Would you not use a web server?

It will be required to run something like this from the command line. This PHP is not like the scripts for a website that do their job quickly and exit. This will use loops and run continuously until the user requests that the script terminate.

You would not run this through a webserver because:

1) It's unnecessary
2) The main loop could freeze Apache or any web server you use, at the very least tie up a child process
3) Most shared/free hosts use max_execution_time in their PHP configuration which will terminate the script after it runs for X seconds. I believe the default for PHP is 30 seconds
4) The bot would potentially stop running if you close the browser window
5) If there is no output the browser will eventually close the connection, thus terminating the script.

So it's really just not designed to be ran through a web server. It's a PHP-CLI script.

BrandonReese wrote:
So it's really just not designed to be ran through a web server. It's a PHP-CLI script.

That was the original design, and that is the way it is remaining. It even has a check built in so it can't be run as a web server.

rarkenin wrote:

• Should the code be closed-source, or open-source?
  Remember that it's implemented in PHP, so source=finished product. I feared letting the source code into the hands of vandals, but Foobar brought up a good point saying that the average griefer won't understand how to use it.
• Should bots be limited by time?
  A bot can work incessantly, giving an operator an advantage. Should this be limited?
• Should servers be opt-in, or opt-out?
• Can bots be leased/rented/sold to other players with in-game currency/materials?
  Again, this can lead to an unfair advantage.
• Should I provide the actual program to prospective users? How much scrutiny should I hold in regards to making sure a user isn't a vandal?

* Open / closed: That's up to you, but the nature of Minetest and PHP both is open source. I really depends on whether you want others to benifit from the code, or just you.
* Opt in / out: I'm not sure what to say here. Both maybe? If the server opts in, bots are allowed, if they opt out, bots are not. If they choose neither, it is a grey area, and up to the bot runner. There are those of us that stand neutral about bots, and out lack of opting in or out should not be assumed to mean the opposite choice is chosen. There are also those that don't know about bots.
* Bots are a service. Renting and selling seems fair. But it also seems pointless. You'd get more materials by using them to gather materials than you would get by charging for them.
* How would you implement any kind of anti-vandal security?

0gb.us wrote:* How would you implement any kind of anti-vandal security?

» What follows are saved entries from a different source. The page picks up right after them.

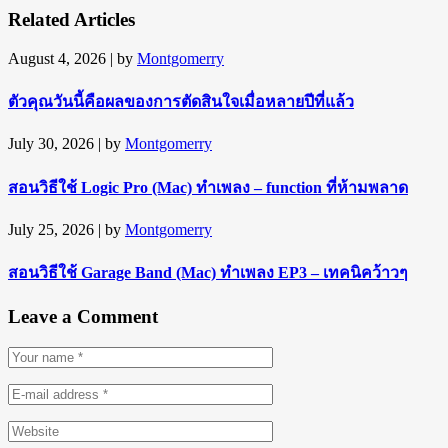
Related Articles
August 4, 2026
| by
Montgomerry
ตัวคุณวันนี้คือผลของการตัดสินใจเมื่อหลายปีที่แล้ว
July 30, 2026
| by
Montgomerry
สอนวิธีใช้ Logic Pro (Mac) ทำเพลง – function ที่ห้ามพลาด
July 25, 2026
| by
Montgomerry
สอนวิธีใช้ Garage Band (Mac) ทำเพลง EP3 – เทคนิคว้าวๆ
Leave a Comment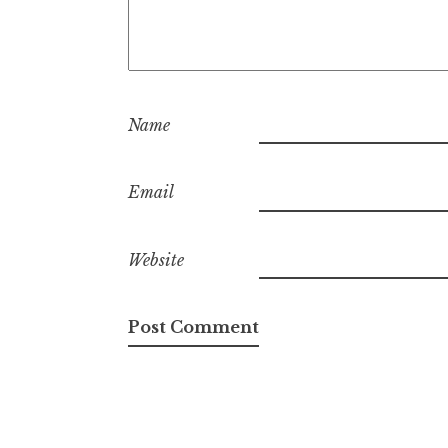
Name
Email
Website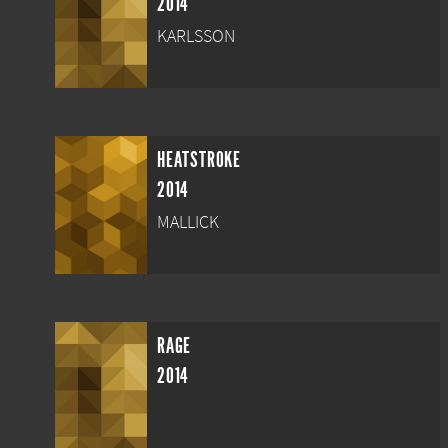
2014
KARLSSON
HEATSTROKE
2014
MALLICK
RAGE
2014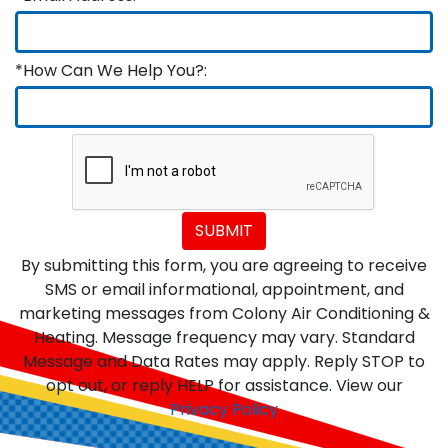
*How Can We Help You?:
SUBMIT
By submitting this form, you are agreeing to receive
SMS or email informational, appointment, and
marketing messages from Colony Air Conditioning &
Heating. Message frequency may vary. Standard
Message and Data Rates may apply. Reply STOP to
opt out, or reply HELP for assistance. View our
Privacy Policy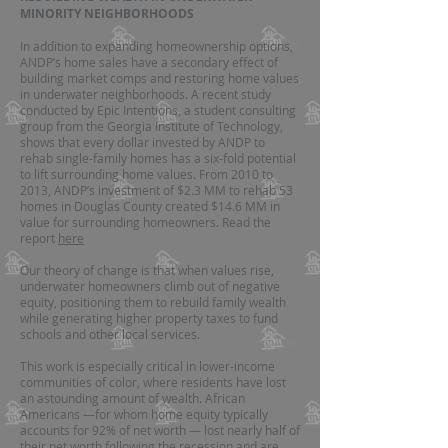
MINORITY NEIGHBORHOODS
In addition to expanding homeownership options,
ANDP’s home sales have a secondary effect of
building market comps and restoring home values
in underwater neighborhoods. A recent study
conducted by Epic Intentions, a student consulting
group from the Georgia Institute of Technology,
shows that every dollar invested by ANDP to
rehab single-family homes has a six-fold potential
to lift surrounding home values. From 2010 to
2013, ANDP’s investment of $2.3 MM to rehab 53
homes in Douglas County created $14.6 MM in
value for surrounding homeowners. Read the
report
here
Our theory of change is that when values rise,
underwater homeowners climb out of negative
equity, positioning them to rebuild family wealth
while generating higher property taxes to fund
schools and other local services.
This work is especially critical in lower-income
communities of color, where residents have lost
an astounding amount of wealth. African
Americans —for whom home equity typically
accounts for 92% of net worth — lost nearly half of
their net worth following the recession and are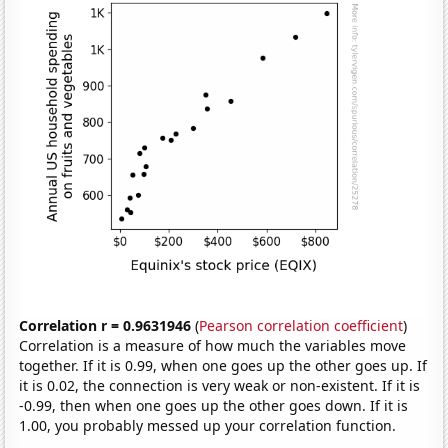
Correlation r = 0.9631946
(
Pearson correlation coefficient
)
Correlation is a measure of how much the variables move
together. If it is 0.99, when one goes up the other goes up. If
it is 0.02, the connection is very weak or non-existent. If it is
-0.99, then when one goes up the other goes down. If it is
1.00, you probably messed up your correlation function.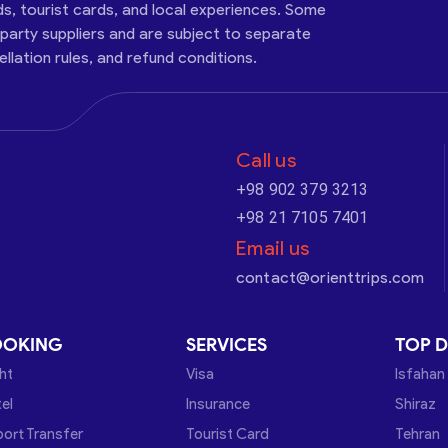
ds, tourist cards, and local experiences. Some
-party suppliers and are subject to separate
cellation rules, and refund conditions.
Call us
+98 902 379 3213
+98 21 7105 7401
Email us
contact@orienttrips.com
OOKING
SERVICES
TOP D
ght
Visa
Isfahan
el
Insurance
Shiraz
port Transfer
Tourist Card
Tehran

Probably use of RSA keys and web-of-trust things, but the problem is that if it is open-source anyone can bypass it.

Edit: I want to reiterate that I encourage, and kind of want, help with development if anyone is interested.

rarkenin wrote:

0gb.us wrote:* How would you implement any kind of anti-vandal security?

Probably use of RSA keys and web-of-trust things, but the problem is that if it is open-source anyone can bypass it.

Edit: I want to reiterate that I encourage, and kind of want, help with development if anyone is interested.

Yeah ....

As I always say, security needs to be server-side, not client side. You can never trust the client.

As the bot is a client, and can potentially mirror a human client, we would need a tool that works to protect us against malicious humans as well. But that's already a problem people are trying to solve.

EDIT: That is to say, if you don't cause mayhem with your bots and you never release them, someone else will build bots and cause mayhem. Someone who won't try to be polite. So whatever you choose to do, server side precautions will need to be developed.